For answers on a 1-5 scale, I'm taking 4s and 5s as 'True', and the rest as false.
For WFH %, splitting by 50%.
For Years, splitting by 5 and 10 years.
wfh['2_PLUS_ADULTS_AT_HOME'] = wfh['ADULTS_AT_HOME'] > 2
wfh['2_PLUS_KIDS_AT_HOME'] = wfh['KIDS_AT_HOME'] > 2
wfh['2_ADULTS_AT_HOME'] = wfh['ADULTS_AT_HOME'] == 2
wfh['2_KIDS_AT_HOME'] = wfh['KIDS_AT_HOME'] == 2
wfh['1_ADULT_AT_HOME'] = wfh['ADULTS_AT_HOME'] == 1
wfh['1_KID_AT_HOME'] = wfh['KIDS_AT_HOME'] == 1
wfh['0_ADULTS_AT_HOME'] = wfh['ADULTS_AT_HOME'] == 0
wfh['0_KIDS_AT_HOME'] = wfh['KIDS_AT_HOME'] == 0
wfh['PRODUCTIVITY_PRE_COVID'] = wfh['PRODUCTIVITY_PRE_COVID'] > 3
wfh['PRODUCTIVITY_COVID_START'] = wfh['PRODUCTIVITY_COVID_START'] > 3
wfh['PRODUCTIVITY_LAST_MONTH'] = wfh['PRODUCTIVITY_LAST_MONTH'] > 3
wfh['ENJOYED_WFH_PRE_COVID'] = wfh['ENJOYED_WFH_PRE_COVID'] > 3
wfh['ENJOYED_WFH_COVID_START'] = wfh['ENJOYED_WFH_COVID_START'] > 3
wfh['ENJOYED_WFH_LAST_MONTH'] = wfh['ENJOYED_WFH_LAST_MONTH'] > 3
wfh['RETURN_TO_NORMAL_PLAN_OPTIMISM_EMPLOYER'] = wfh['RETURN_TO_NORMAL_PLAN_OPTIMISM_EMPLOYER'] > 3
wfh['RETURN_TO_NORMAL_PLAN_OPTIMISM_SELF'] = wfh['RETURN_TO_NORMAL_PLAN_OPTIMISM_SELF'] > 3
wfh['WFH_50_PERCENT_OR_GREATER_PRE_COVID'] = wfh['WFH_PERCENT_PRE_COVID'] >= 50
wfh['WFH_50_PERCENT_OR_GREATER_CURRENT'] = wfh['WFH_PERCENT_CURRENT'] >= 50
wfh['WFH_50_PERCENT_OR_GREATER_FUTURE_PREFERENCE'] = wfh['WFH_PERCENT_FUTURE_PREFERENCE'] >= 50
wfh['YEARS_OF_EXPERIENCE_10_YEARS_OR_GREATER'] = wfh['YEARS_OF_EXPERIENCE'] >= 10
wfh['PREVIOUSLY_WORKED_FROM_HOME_5_YEARS_OR_GREATER'] = wfh['PREVIOUSLY_WORKED_FROM_HOME_YEARS'] >= 5
wfh = wfh.drop(columns=['ADULTS_AT_HOME','KIDS_AT_HOME','WFH_PERCENT_PRE_COVID','WFH_PERCENT_CURRENT', 'WFH_PERCENT_FUTURE_PREFERENCE', 'YEARS_OF_EXPERIENCE', 'PREVIOUSLY_WORKED_FROM_HOME_YEARS'])
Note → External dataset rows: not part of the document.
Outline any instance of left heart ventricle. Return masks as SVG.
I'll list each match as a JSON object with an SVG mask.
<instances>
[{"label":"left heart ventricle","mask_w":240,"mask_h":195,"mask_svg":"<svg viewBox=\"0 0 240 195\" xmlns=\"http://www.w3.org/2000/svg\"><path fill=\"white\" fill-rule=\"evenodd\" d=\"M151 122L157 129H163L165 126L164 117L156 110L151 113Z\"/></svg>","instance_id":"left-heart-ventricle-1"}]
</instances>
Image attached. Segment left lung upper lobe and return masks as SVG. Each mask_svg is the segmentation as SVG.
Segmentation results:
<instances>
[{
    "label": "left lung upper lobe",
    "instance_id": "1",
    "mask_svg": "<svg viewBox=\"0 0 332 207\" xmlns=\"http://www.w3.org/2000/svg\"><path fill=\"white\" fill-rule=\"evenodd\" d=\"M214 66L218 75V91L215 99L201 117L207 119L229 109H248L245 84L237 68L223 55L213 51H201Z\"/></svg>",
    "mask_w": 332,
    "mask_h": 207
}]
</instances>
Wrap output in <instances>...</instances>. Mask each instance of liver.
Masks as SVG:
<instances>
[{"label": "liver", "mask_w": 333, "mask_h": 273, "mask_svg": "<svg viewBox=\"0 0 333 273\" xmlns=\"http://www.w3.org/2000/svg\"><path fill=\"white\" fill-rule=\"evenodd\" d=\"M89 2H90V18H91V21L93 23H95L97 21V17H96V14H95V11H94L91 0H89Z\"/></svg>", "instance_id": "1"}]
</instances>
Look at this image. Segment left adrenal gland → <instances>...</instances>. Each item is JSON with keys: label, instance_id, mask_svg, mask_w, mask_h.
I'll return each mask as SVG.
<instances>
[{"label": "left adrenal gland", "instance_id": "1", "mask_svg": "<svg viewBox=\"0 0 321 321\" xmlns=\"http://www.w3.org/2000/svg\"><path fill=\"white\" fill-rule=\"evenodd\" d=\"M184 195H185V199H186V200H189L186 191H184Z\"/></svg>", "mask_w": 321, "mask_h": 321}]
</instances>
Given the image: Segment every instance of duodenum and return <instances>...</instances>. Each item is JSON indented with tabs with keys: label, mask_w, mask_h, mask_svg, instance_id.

wfh = wfh.drop(columns=['WFH_50_PERCENT_OR_GREATER_CURRENT'])
This is a heatmap of univariate correlation. What % of 1 variable can be used to predict another. The closer to 1, the more 'important' that feature is.
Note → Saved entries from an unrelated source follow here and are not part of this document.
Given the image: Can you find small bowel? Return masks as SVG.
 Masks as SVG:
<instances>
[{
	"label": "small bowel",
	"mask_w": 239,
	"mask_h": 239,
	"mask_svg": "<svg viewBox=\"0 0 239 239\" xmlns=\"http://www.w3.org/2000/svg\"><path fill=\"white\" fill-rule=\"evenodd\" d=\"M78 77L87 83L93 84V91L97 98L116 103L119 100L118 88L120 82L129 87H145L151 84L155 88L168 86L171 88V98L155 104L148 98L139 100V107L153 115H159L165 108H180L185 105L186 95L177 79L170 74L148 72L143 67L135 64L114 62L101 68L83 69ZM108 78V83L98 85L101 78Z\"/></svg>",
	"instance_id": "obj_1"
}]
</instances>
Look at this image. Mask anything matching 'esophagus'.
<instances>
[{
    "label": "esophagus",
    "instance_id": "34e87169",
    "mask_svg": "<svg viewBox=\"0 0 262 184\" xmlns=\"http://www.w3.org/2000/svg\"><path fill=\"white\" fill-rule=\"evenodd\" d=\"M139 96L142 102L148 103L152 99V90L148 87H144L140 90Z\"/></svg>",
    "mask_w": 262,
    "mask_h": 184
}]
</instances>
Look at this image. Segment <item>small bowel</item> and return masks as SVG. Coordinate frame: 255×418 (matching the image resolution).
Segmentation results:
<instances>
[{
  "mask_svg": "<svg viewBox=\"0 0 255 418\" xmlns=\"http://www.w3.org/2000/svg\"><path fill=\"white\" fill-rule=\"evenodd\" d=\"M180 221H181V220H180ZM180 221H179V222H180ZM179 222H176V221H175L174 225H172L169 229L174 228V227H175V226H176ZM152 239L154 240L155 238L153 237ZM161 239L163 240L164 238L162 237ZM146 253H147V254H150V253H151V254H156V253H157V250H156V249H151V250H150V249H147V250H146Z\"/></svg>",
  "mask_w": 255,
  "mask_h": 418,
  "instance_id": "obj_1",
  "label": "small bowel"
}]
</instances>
import matplotlib.pyplot as plt
import seaborn as sns;
sns.set(style="ticks", color_codes=True)
fig, ax = plt.subplots(figsize=(15,15))
sns.heatmap(wfh.corr(), annot=True, ax=ax, vmin=-1, vmax=1, center= 0)
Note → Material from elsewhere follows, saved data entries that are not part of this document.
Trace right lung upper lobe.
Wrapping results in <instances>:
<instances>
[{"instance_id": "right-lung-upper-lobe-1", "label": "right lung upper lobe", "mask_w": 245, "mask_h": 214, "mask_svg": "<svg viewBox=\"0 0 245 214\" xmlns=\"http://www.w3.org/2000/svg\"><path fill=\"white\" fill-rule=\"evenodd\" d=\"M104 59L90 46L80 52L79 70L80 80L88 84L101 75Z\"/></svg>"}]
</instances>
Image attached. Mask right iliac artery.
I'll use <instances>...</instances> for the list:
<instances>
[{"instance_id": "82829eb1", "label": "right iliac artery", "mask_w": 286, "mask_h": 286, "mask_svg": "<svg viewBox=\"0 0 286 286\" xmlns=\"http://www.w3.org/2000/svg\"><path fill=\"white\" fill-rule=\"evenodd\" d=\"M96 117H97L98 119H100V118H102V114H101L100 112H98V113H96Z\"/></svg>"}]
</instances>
<matplotlib.axes._subplots.AxesSubplot at 0x7f89f58ebd68>
Saving the clean data for later, might import into Tablaeu.
wfh.to_csv('boolified.csv')
I wanted to see what features are important to whether or not you're optimistic about your employer's return to normal plan.
from sklearn import tree
from sklearn.model_selection import train_test_split
from sklearn.metrics import accuracy_score
from sklearn.feature_selection import RFE
from sklearn.linear_model import LogisticRegression
X = wfh.drop(columns=['RETURN_TO_NORMAL_PLAN_OPTIMISM_EMPLOYER'])
y = wfh['RETURN_TO_NORMAL_PLAN_OPTIMISM_EMPLOYER']
Here I ran a simple Logistic regression to try and predict y, RETURN_TO_NORMAL_PLAN_OPTIMISM_EMPLOYER. Using all 23 columns I've got an equation here that will tell me with a 72% accuracy if you're optimistic or not. That's really good! If random is 50%, I'm 22% better than random. :fireemoji:
X_train, X_test, y_train, y_test = train_test_split(X, y, test_size=0.5, random_state=0, stratify=y)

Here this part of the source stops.